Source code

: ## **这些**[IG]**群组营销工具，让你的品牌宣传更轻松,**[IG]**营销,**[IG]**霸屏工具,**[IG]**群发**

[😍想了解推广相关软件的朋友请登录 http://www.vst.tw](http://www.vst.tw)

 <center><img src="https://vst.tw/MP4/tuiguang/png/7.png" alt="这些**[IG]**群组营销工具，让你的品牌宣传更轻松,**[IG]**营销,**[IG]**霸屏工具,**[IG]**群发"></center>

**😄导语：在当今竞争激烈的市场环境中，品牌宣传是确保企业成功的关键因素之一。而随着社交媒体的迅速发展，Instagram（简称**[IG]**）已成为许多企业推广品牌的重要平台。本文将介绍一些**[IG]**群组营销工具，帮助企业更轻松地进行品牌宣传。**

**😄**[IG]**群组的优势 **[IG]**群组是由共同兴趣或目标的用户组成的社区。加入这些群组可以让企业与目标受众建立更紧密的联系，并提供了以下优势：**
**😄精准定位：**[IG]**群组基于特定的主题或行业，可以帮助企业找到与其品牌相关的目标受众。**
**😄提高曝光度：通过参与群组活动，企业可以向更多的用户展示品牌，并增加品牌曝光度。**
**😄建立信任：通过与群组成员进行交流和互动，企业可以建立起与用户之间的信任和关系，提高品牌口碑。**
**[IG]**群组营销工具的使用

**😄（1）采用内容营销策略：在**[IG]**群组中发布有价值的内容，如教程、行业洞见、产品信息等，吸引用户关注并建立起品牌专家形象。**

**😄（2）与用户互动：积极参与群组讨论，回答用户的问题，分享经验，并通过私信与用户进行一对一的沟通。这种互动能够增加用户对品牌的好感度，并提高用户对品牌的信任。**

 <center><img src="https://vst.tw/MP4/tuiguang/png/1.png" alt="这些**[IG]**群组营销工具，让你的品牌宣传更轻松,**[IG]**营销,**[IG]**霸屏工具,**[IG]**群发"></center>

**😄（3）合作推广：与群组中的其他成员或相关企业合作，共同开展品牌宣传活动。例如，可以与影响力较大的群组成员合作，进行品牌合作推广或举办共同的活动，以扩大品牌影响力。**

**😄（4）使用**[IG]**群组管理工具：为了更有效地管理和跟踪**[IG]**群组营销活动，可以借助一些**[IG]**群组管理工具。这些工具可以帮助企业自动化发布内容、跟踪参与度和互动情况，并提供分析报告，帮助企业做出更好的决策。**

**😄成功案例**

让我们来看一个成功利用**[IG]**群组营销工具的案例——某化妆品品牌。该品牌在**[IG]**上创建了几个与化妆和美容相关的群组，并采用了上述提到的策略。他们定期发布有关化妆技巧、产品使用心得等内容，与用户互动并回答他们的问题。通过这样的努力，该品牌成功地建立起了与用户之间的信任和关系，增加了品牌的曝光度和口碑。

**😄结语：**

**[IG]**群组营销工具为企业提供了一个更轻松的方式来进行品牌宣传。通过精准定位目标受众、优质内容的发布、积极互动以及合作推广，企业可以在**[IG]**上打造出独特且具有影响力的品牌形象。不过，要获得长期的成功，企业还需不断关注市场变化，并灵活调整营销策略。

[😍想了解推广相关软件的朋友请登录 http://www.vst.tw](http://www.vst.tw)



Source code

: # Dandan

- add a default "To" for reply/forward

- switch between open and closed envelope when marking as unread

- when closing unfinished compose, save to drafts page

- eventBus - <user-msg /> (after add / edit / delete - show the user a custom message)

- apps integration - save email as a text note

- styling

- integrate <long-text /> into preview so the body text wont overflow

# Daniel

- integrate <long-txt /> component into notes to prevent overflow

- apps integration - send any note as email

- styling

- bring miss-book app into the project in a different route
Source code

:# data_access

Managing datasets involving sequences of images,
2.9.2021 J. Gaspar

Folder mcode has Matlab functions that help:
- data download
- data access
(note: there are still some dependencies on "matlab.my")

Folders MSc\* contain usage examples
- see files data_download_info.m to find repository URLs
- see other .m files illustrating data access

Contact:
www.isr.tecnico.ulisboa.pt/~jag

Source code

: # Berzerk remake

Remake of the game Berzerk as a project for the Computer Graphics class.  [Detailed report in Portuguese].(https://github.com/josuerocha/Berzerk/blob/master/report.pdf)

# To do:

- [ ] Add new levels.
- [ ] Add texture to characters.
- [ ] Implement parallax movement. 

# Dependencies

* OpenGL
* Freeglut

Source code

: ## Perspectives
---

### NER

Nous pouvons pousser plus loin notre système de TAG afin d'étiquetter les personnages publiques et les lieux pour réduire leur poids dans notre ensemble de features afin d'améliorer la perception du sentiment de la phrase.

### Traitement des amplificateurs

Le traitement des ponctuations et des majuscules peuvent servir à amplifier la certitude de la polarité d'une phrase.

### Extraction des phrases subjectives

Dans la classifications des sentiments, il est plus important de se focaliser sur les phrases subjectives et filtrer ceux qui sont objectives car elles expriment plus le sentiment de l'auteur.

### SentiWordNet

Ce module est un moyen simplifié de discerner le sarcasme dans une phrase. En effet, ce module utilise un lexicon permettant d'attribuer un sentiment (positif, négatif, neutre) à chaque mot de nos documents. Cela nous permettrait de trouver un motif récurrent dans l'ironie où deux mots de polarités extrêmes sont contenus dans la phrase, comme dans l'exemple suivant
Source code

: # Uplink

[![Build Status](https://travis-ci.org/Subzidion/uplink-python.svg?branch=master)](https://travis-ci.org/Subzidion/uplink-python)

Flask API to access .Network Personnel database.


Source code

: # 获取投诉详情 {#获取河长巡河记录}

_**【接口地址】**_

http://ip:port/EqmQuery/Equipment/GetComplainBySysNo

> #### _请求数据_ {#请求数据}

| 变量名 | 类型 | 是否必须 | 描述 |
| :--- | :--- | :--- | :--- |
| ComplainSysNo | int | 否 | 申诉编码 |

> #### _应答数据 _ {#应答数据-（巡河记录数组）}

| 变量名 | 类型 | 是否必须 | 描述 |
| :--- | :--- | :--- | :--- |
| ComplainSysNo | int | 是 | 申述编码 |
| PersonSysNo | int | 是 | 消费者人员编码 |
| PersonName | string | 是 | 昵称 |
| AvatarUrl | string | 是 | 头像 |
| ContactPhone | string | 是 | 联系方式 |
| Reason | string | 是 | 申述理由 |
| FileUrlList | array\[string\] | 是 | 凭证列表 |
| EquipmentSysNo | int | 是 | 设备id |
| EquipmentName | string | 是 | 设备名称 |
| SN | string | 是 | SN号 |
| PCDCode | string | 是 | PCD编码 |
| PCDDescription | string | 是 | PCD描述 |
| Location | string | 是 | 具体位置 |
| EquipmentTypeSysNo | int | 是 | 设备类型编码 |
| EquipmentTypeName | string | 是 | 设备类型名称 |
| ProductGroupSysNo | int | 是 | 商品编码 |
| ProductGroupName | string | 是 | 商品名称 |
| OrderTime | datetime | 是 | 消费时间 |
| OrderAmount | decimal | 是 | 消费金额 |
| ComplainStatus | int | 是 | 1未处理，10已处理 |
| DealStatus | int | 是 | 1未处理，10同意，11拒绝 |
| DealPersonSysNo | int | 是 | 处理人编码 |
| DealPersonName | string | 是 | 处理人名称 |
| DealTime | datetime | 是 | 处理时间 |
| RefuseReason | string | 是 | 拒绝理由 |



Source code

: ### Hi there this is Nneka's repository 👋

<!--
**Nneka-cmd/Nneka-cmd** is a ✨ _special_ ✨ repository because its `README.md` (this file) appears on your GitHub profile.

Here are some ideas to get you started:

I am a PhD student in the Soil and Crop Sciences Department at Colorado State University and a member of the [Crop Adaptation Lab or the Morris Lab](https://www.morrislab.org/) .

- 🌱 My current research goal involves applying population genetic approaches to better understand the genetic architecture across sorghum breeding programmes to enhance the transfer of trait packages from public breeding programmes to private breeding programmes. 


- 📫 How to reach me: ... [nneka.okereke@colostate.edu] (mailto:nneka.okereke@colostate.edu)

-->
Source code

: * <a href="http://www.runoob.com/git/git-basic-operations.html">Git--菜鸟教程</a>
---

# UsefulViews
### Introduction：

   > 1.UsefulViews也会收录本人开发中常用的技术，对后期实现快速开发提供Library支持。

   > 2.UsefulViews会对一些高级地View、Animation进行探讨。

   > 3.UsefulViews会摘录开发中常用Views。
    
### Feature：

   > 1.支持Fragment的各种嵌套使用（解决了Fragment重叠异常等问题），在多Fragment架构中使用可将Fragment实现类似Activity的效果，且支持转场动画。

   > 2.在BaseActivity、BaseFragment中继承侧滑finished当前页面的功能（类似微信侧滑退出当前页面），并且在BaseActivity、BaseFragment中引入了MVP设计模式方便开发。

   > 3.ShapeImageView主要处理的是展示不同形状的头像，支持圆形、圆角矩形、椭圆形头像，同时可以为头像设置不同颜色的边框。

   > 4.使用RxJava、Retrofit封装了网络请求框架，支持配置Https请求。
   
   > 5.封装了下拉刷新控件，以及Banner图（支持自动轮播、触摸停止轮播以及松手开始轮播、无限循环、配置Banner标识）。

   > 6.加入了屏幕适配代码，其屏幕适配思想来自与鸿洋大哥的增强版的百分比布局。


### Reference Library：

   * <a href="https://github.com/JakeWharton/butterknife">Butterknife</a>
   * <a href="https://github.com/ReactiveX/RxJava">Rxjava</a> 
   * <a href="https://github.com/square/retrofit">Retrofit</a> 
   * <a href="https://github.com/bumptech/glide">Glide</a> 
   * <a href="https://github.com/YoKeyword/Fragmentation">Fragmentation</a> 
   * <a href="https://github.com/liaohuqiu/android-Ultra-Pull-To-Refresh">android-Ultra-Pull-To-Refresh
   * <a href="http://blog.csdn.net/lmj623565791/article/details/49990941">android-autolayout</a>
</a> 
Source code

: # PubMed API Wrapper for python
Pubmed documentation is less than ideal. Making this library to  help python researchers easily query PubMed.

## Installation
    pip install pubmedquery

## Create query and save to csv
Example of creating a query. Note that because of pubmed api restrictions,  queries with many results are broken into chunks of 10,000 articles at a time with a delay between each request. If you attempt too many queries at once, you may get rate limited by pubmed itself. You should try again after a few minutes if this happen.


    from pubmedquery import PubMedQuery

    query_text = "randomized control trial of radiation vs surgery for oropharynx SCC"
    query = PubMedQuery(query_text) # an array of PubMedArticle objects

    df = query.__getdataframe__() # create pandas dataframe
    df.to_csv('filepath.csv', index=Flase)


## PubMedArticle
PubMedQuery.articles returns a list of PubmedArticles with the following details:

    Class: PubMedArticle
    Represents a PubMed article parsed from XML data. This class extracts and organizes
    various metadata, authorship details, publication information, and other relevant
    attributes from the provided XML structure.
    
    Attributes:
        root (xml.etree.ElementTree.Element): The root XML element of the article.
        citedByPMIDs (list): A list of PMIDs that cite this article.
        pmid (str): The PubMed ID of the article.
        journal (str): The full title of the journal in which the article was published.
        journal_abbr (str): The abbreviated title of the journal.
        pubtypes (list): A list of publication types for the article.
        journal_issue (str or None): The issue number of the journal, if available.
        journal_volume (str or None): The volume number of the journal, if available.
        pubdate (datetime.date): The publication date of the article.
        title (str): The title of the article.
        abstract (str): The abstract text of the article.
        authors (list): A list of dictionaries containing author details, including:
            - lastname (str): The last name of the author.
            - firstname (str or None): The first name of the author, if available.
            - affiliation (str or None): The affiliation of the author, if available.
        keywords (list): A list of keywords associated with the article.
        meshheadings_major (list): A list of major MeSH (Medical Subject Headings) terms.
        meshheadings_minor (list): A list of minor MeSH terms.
= = = =
What you return must be the lines above that run from the line with "query = PubMedQuery(query_text)" to the line with "journal_issue (str or", inclusive, each copied exactly.

    query = PubMedQuery(query_text) # an array of PubMedArticle objects

    df = query.__getdataframe__() # create pandas dataframe
    df.to_csv('filepath.csv', index=Flase)


## PubMedArticle
PubMedQuery.articles returns a list of PubmedArticles with the following details:

    Class: PubMedArticle
    Represents a PubMed article parsed from XML data. This class extracts and organizes
    various metadata, authorship details, publication information, and other relevant
    attributes from the provided XML structure.
    
    Attributes:
        root (xml.etree.ElementTree.Element): The root XML element of the article.
        citedByPMIDs (list): A list of PMIDs that cite this article.
        pmid (str): The PubMed ID of the article.
        journal (str): The full title of the journal in which the article was published.
        journal_abbr (str): The abbreviated title of the journal.
        pubtypes (list): A list of publication types for the article.
        journal_issue (str or None): The issue number of the journal, if available.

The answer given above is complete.